We first measure the performance of the Merlin Compiler without any pragmas and without the help of AutoDSE to get the impact of its default optimizations. The 1st bar of each case in Figure 5 depicts the speedup gained by the Merlin Compiler with respect to CPU. Then, we evaluate the original coordinate descent (CD) method described in Section 5.1 and the proposed optimization strategies explained in Sections 5.4 and 5.5. The 2nd to 4th bars in Figure 5 show the speedup gained after tuning the pragmas by each of these optimizations. Note that the chart is in logarithmic scale. We can see that the default optimizations of the Merlin Compiler are not enough and after applying the candidate pragmas generated by the Original CD, we get \(13.52\times\) speedup, on the geometric mean. Moreover, each of the proposed strategies benefits at least one case in our benchmark and together further bring a \(2.47\times\) speedup. The list-based design space representation keeps the search space smooth by invalidating infeasible combinations. As a result, we can investigate more design points in a fixed amount of time. This helps AES, NW, KMP, PATHFINDER, KMEANS, and KNN. Design space partition benefits the designs with many loop nests in which the coordinate process is easily trapped by the local optimum when changing pipeline modes—such as AES, GEMM, NW, STENCIL-2D, and STENCIL-3D.

Fig. 5.

Fig. 5. Speedup of the Merlin Compiler without any pragmas, proposed approach with different optimizations, and the manual design over an Intel Xeon CPU core.

The 5th bar shows the speedup of \(AutoDSE\) when the bottleneck-guided coordinate optimizer detailed in Section 5.2 is adapted along with the parameter ordering explained in Section 5.3, design space representation introduced in Section 5.4, and design space partitioning described in Section 5.5. With this setup, \(AutoDSE\) further improves the result by 5.5\(\times\) on the geometric mean bringing the overall speedup compared to when no pragmas are applied to \(182.92\times\). As a result, \(AutoDSE\) is able to achieve a speedup of 19.9\(\times\) over CPU and get to 0.93\(\times\) performance of the manual designs while running only for 1.1 hours on the geometric mean. The manual designs, depicted by the 6th bar, are optimized by applying the Merlin pragmas manually without changing the source programs.

──────

» GIVEN REQUEST 1:
Name every benchmark that the passage on AutoDSE speedups says benefits from design space partition.
» GIVEN REQUEST 2:
Set down the passage on AutoDSE speedups word for word from "Fig. 5. Speedup" up to and including "Xeon CPU core.".

──────

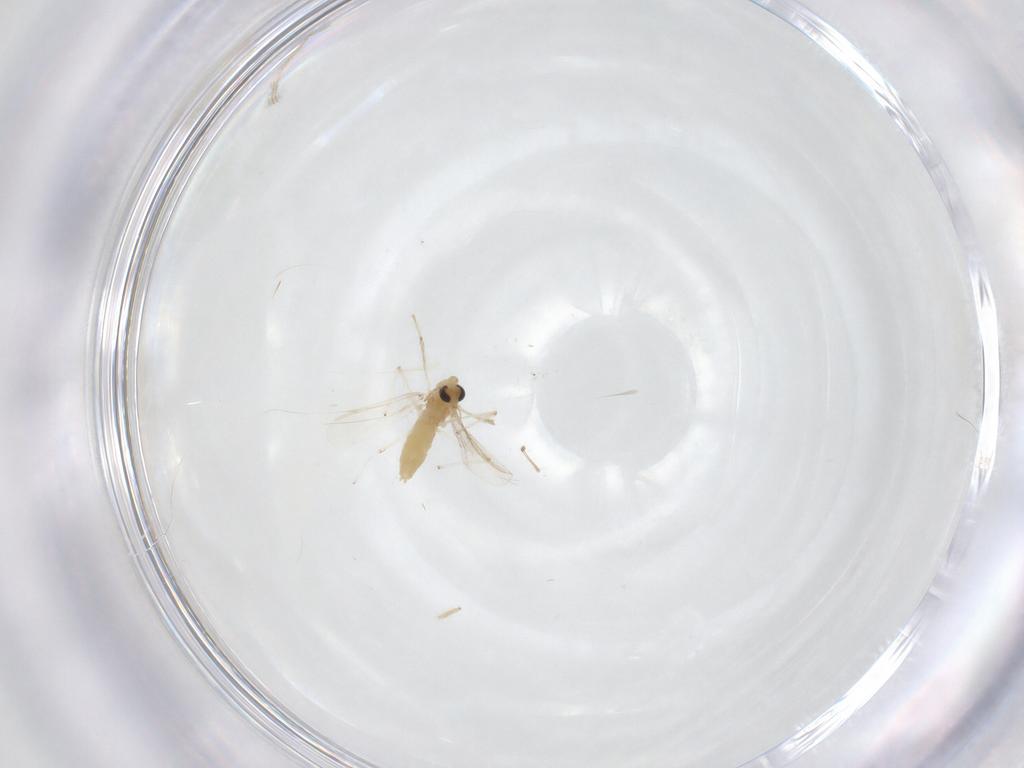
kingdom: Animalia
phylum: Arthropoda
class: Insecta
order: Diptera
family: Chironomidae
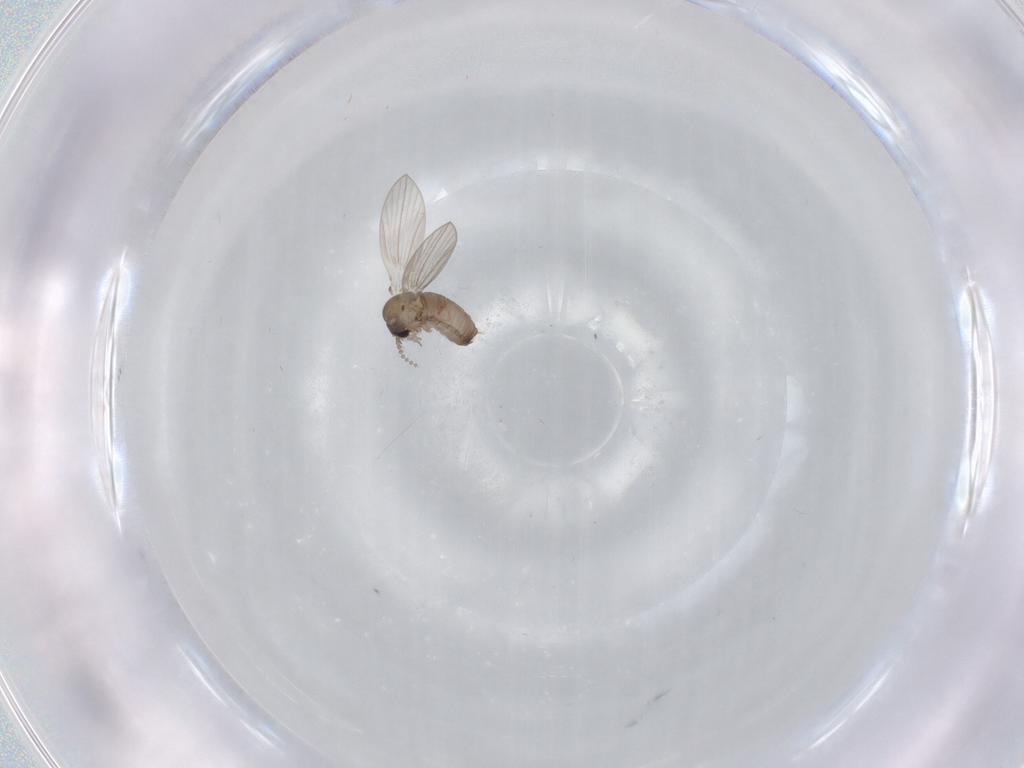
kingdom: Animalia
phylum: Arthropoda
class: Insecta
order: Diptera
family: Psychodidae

──────

» REPLY 1:
AES, GEMM, NW, STENCIL-2D, STENCIL-3D

» REPLY 2:
Fig. 5. Speedup of the Merlin Compiler without any pragmas, proposed approach with different optimizations, and the manual design over an Intel Xeon CPU core.